Excerpt to read:
►
Azfar Jafri is a Pakistani film director, screenwriter, actor, and VFX artist. He is best known for his Independent film Siyaah which earned him critical recognition and accolades, including a nomination for the ARY Film Award for Best Director at the 1st ARY Film Awards.

==Career==
Azfar started his career as a 3D character animator and eventually became a VFX lead at Trango, where he worked on several television commercials for both local and international clients, including Lexus, Scion, Nike, UPS & Mobilink-BlackBerry.

Azfar's independent short films led him to his first feature as a director, Siyaah, which was produced by Imran Raza Kazmi and written by Osman Khalid Butt.

He was the head of animation for the 2018 movie Allahyar and the Legend of Markhor, both a critical and commercial success, while also providing his voice for a key character, Hero.
◄
Recorded data:
►
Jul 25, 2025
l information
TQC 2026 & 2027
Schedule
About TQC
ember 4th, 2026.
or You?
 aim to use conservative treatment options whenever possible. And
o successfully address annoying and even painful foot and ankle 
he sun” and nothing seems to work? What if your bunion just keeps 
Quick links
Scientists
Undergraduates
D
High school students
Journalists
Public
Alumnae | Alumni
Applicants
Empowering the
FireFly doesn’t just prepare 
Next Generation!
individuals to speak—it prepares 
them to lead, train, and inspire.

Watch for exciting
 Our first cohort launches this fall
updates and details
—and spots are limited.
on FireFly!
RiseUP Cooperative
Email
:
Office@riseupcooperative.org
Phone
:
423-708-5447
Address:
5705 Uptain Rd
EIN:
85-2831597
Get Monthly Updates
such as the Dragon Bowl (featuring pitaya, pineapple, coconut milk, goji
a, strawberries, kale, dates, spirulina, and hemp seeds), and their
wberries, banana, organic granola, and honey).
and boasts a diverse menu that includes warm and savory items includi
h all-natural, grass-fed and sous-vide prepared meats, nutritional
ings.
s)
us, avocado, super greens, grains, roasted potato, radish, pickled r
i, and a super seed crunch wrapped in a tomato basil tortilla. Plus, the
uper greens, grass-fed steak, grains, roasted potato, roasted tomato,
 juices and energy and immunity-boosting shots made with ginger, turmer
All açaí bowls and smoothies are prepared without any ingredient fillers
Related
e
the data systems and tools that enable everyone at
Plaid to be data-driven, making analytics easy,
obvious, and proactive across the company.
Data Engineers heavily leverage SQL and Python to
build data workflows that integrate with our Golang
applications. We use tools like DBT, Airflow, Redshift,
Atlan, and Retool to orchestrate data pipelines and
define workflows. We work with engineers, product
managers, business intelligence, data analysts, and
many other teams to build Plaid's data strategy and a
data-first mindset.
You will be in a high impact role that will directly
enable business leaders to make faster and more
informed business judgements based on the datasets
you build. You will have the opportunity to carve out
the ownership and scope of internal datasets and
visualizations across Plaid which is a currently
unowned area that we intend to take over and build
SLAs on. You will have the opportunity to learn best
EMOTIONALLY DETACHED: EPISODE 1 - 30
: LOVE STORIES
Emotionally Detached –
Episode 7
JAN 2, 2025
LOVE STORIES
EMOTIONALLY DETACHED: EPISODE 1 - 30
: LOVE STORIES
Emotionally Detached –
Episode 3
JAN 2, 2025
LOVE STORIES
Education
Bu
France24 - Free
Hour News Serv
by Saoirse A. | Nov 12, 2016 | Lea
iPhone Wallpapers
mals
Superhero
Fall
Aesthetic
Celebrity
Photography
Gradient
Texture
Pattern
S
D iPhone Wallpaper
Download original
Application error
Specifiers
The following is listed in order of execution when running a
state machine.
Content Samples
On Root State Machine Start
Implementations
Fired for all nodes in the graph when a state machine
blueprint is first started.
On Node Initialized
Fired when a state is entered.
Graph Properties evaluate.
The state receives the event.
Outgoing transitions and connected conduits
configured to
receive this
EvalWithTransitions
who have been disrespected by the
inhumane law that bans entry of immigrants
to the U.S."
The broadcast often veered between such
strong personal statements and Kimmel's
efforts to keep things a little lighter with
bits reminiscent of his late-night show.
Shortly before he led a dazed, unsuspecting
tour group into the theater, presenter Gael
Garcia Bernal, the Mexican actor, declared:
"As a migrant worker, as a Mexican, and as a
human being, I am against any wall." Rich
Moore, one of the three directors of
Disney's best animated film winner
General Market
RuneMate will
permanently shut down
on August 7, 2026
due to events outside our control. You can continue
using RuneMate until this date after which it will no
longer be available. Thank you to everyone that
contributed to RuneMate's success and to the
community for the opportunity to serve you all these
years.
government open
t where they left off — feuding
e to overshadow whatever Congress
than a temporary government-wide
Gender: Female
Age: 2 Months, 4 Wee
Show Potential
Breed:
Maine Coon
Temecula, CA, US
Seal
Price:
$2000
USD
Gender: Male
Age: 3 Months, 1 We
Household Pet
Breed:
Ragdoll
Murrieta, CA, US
◄
Directive A:
Quote the Azfar Jafri profile from "Azfar Jafri is" to "ARY Film Awards.".
Directive B:
List each client that the Azfar Jafri profile names for the television commercials made at Trango.
Base every answer solely on the Azfar Jafri profile.

Response box A:
Azfar Jafri is a Pakistani film director, screenwriter, actor, and VFX artist. He is best known for his Independent film Siyaah which earned him critical recognition and accolades, including a nomination for the ARY Film Award for Best Director at the 1st ARY Film Awards.

Response box B:
Lexus, Scion, Nike, UPS, Mobilink-BlackBerry